Too many news stories to try and sort through, and besides, I have a coffee discussion group on Thursday mornings, so I gotta make this quick. This one makes sense to pass on.
Seven Bizarre Notions Trump and His Team Have About America
President Trump, his motley crew of White House and cabinet ideologues, and many other Republicans claim to have a better understanding of American values, traditions and history than the rest of us. They are the "real Americans," as the historically illiterate Sarah Palin loved to say many times a day.
But a great many of their notions about America are deeply puzzling at best and, at worst, truly scary ideas infused with racism and intolerance of dissent.
The list defies comprehensive accounting. (Time magazine has to keep updating a handy guide to the world according to Trump that it started after his first 100 days in office.) But here are some of my favorites.
The Civil War: Back in August, after racists marched in Charlottesville to defend monuments to those who fought to preserve slavery, Trump's lawyer, John Dowd, forwarded around an email saying that there was "literally no difference" between George Washington and Robert E. Lee.
More recently, John Kelly, the White House chief of staff, told Laura Ingraham on Fox News that the "lack of an ability to compromise led to the Civil War."
What possible compromise could there have been over slavery? But it's also false history. There were plenty of "compromises." All of them enshrined the evil institution of slavery and made the civil war more likely, not less.

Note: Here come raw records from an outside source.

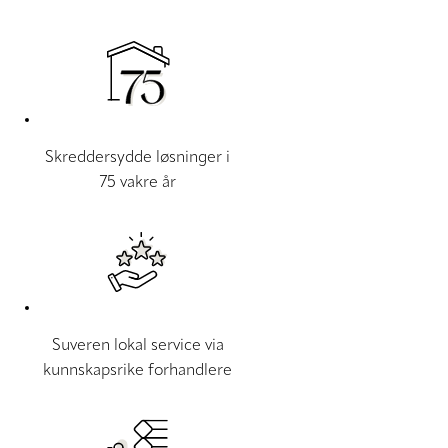
Skreddersydde løsninger i
75 vakre år
Suveren lokal service via
kunnskapsrike forhandlere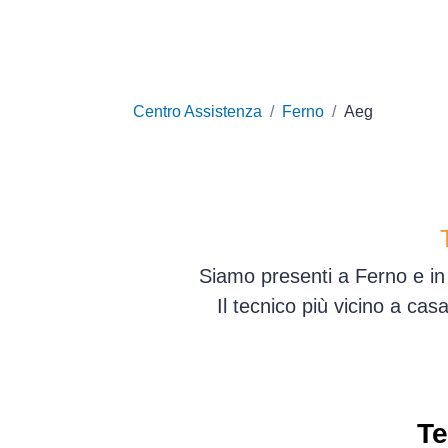
Centro Assistenza
Ferno
Aeg
Siamo presenti a Ferno e in 
Il tecnico più vicino a ca
Te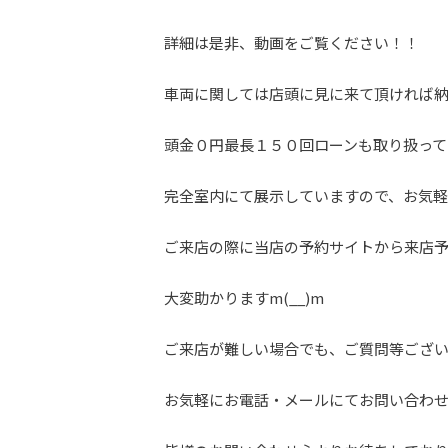
詳細は是非、動画をご覧ください！！
車両に関しては店頭に見に来て頂ければ
頭金０円最長１５０回ローンも取り扱って
完全室内にて展示していますので、お気軽に
ご来店の際に当店の予約サイトから来店
大変助かりますm(__)m
ご来店が難しい場合でも、ご質問等ござ
お気軽にお電話・メールにてお問い合わ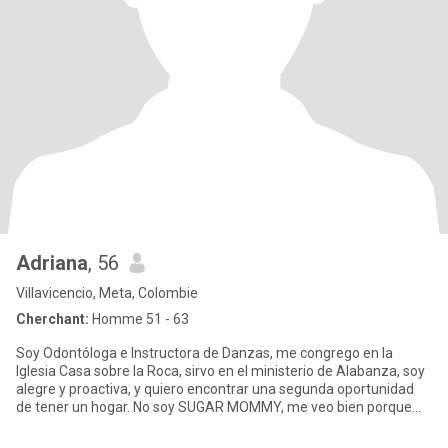
Adriana
, 56
Villavicencio, Meta, Colombie
Cherchant:
Homme 51 - 63
Soy Odontóloga e Instructora de Danzas, me congrego en la
Iglesia Casa sobre la Roca, sirvo en el ministerio de Alabanza, soy
alegre y proactiva, y quiero encontrar una segunda oportunidad
de tener un hogar. No soy SUGAR MOMMY, me veo bien porque
me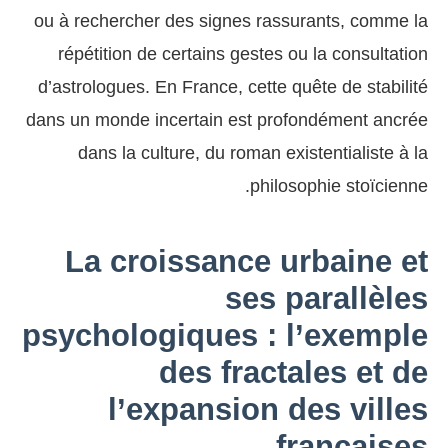
ou à rechercher des signes rassurants, comme la
répétition de certains gestes ou la consultation
d’astrologues. En France, cette quête de stabilité
dans un monde incertain est profondément ancrée
dans la culture, du roman existentialiste à la
philosophie stoïcienne.
La croissance urbaine et
ses parallèles
psychologiques : l’exemple
des fractales et de
l’expansion des villes
françaises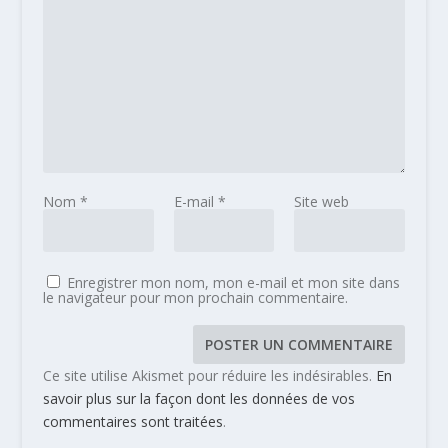
Nom
*
E-mail
*
Site web
Enregistrer mon nom, mon e-mail et mon site dans
le navigateur pour mon prochain commentaire.
Ce site utilise Akismet pour réduire les indésirables.
En
savoir plus sur la façon dont les données de vos
commentaires sont traitées
.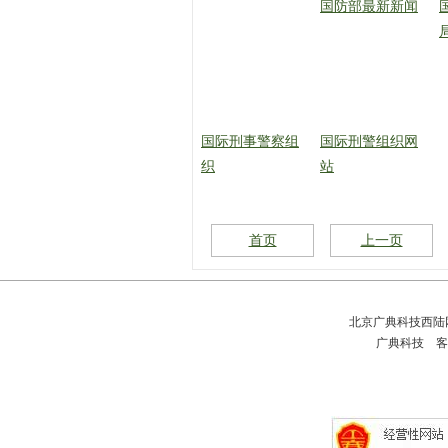
国防部最新新闻
国际刑事警察组
国际刑警组织网
织
站
首页
上一页
北京广典科技西
广典科技 客户服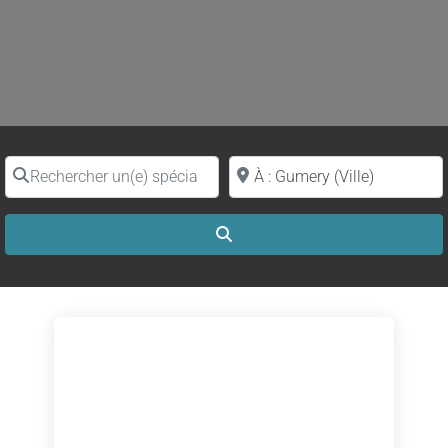
Rechercher un(e) spécialiste par nom
Proche de (ville ou région)
Search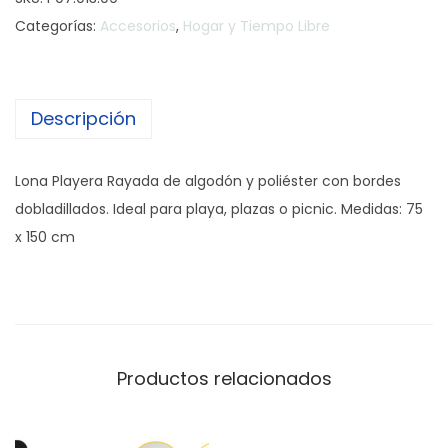
n
Categorías:
Accesorios
,
Hogar y Tiempo Libre
a
P
l
Descripción
a
y
e
Lona Playera Rayada de algodón y poliéster con bordes
r
dobladillados. Ideal para playa, plazas o picnic. Medidas: 75
a
x 150 cm
R
a
y
a
d
Productos relacionados
a
c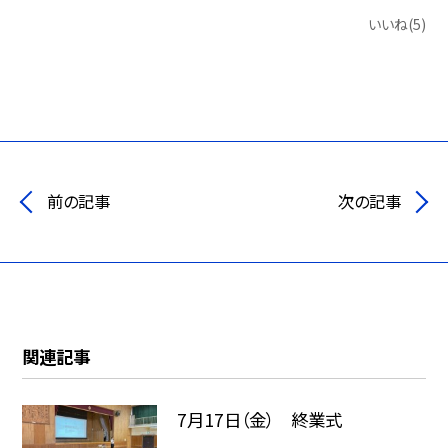
いいね(5)
前の記事
次の記事
関連記事
7月17日（金） 終業式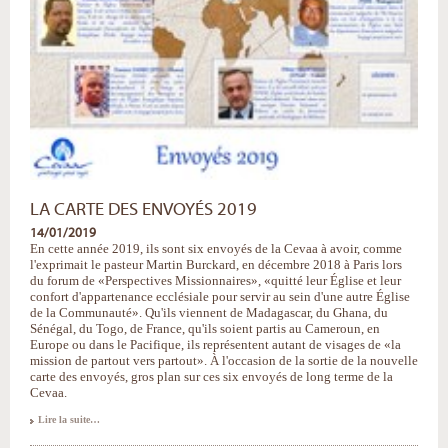
LA CARTE DES ENVOYÉS 2019
14/01/2019
En cette année 2019, ils sont six envoyés de la Cevaa à avoir, comme
l'exprimait le pasteur Martin Burckard, en décembre 2018 à Paris lors
du forum de «Perspectives Missionnaires», «quitté leur Église et leur
confort d'appartenance ecclésiale pour servir au sein d'une autre Église
de la Communauté». Qu'ils viennent de Madagascar, du Ghana, du
Sénégal, du Togo, de France, qu'ils soient partis au Cameroun, en
Europe ou dans le Pacifique, ils représentent autant de visages de «la
mission de partout vers partout». À l'occasion de la sortie de la nouvelle
carte des envoyés, gros plan sur ces six envoyés de long terme de la
Cevaa.
La
Lire la suite…
carte
des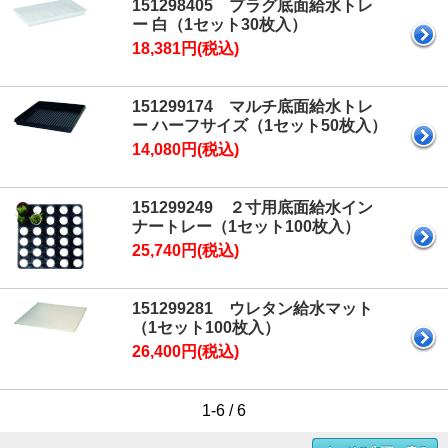
151298405 プラグ底面給水トレ
ー 白（1セット30枚入）
18,381円(税込)
151299174 マルチ底面給水トレ
ー ハーフサイズ（1セット50枚入）
14,080円(税込)
151299249 ２寸用底面給水イン
ナートレー（1セット100枚入）
25,740円(税込)
151299281 ウレタン給水マット
（1セット100枚入）
26,400円(税込)
1-6 / 6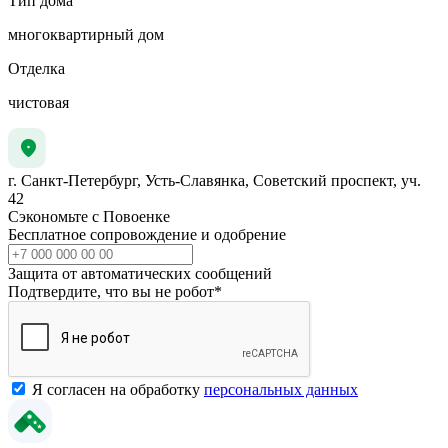
Тип дома
многоквартирный дом
Отделка
чистовая
г. Санкт-Петербург, Усть-Славянка, Советский проспект, уч.
42
Сэкономьте с Повоенке
Бесплатное сопровождение и одобрение
Защита от автоматических сообщений
Подтвердите, что вы не робот
*
Я согласен на обработку
персональных данных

It might be tempting to write Kelly's remarks off as the ravings of a man whose boss must drive him crazy on a daily basis and who had earlier talked of a mythical time when women in America were held "sacred" (by blocking their career aspirations and paying them less than men, denying them birth control and access to abortions, and refusing them the right to vote for more than a half-century after the Civil War).
But Trump's press secretary, Sarah Huckabee Sanders, picked up Kelly's false history the next day. There was, she said, "pretty strong consensus" among people from "the left, the right, the North and the South" that a failure to compromise caused the war.
Questioning the military: Kelly, a retired four-star Marine general, lied on Oct. 19 about a speech given by Representative Frederica Wilson of Florida when he was making his defense of Trump's conversation with the widow of an American soldier.
Asked about that later, Sanders said, "If you want to go after General Kelly, that's up to you, but I think if you want to get into a debate with a four-star Marine general, I think that's something highly inappropriate."
Because, of course, there is a "sacred" tradition that people with four stars on their uniform's shoulders are unassailably honest and decent. Like, for example, William Westmoreland, who lied for years to the American people about the course of the war in Vietnam. Or Alexander Haig, who as secretary of state declared that he was in charge of the White House when Ronald Reagan was shot by a would-be assassin.
Gen. Curtis Lemay, who ran for vice president with George Wallace in 1968, once said, "There are no innocent civilians" and that "it doesn't bother me so much to be killing the so-called innocent bystanders."
Torture: On Jan. 26, Trump told Sean Hannity on Fox News that "waterboarding was just short of torture when — you know, all of a sudden, they made it torture."
Waterboarding was considered torture by the United States and most of the rest of the planet from the Spanish Inquisition until President George W. Bush declared for self-serving reasons that it was not torture.
Who's alive, who's dead and who's a Republican: In February, Trump declared that Frederick Douglass "has done an amazing job" and is "being recognized more and more." By then, Douglass had been dead for 122 years and had been recognized by every student who made it past third-grade history.
A month later, Trump said "most people don't even know" that Abraham Lincoln was a Republican and suggested that "we have to build that up a little more." Again, third-grade history. And I challenge you to find a modern-day Republican who has not at some point referred to his or her party as "the party of Lincoln."
Human trafficking: Defending his Mexican border wall in April, Trump said that "there is a problem that nobody talks about but it's a problem that's probably worse than at anytime in the history of this world. Human trafficking is what's going on."
Apart from the fact that human trafficking has been subject of intense discussion for many years, the Trumpian history ignores far worse examples — like, say, slavery.
Civil rights: Speaking of slavery, in September 2016, Trump said that "our African-American communities are absolutely in the worst shape they've ever been in before. Ever. Ever. Ever."
World War II: In February, Trump said: "We won World War II in three and a half years; we ought to be able to modernize our air traffic control system."
Our historian in chief might want to run that one by his buddy Vladimir Putin, who thinks, as many Russians do, that the long and bloody fight his country waged against Hitler was what made it possible to end the war after six years.
There are many more examples. But the grim truth is that as bad as Trump's offenses are against history, his offenses against our times are worse.
Patriotism is not a short and frenzied outburst of emotion but the tranquil and steady dedication of a lifetime.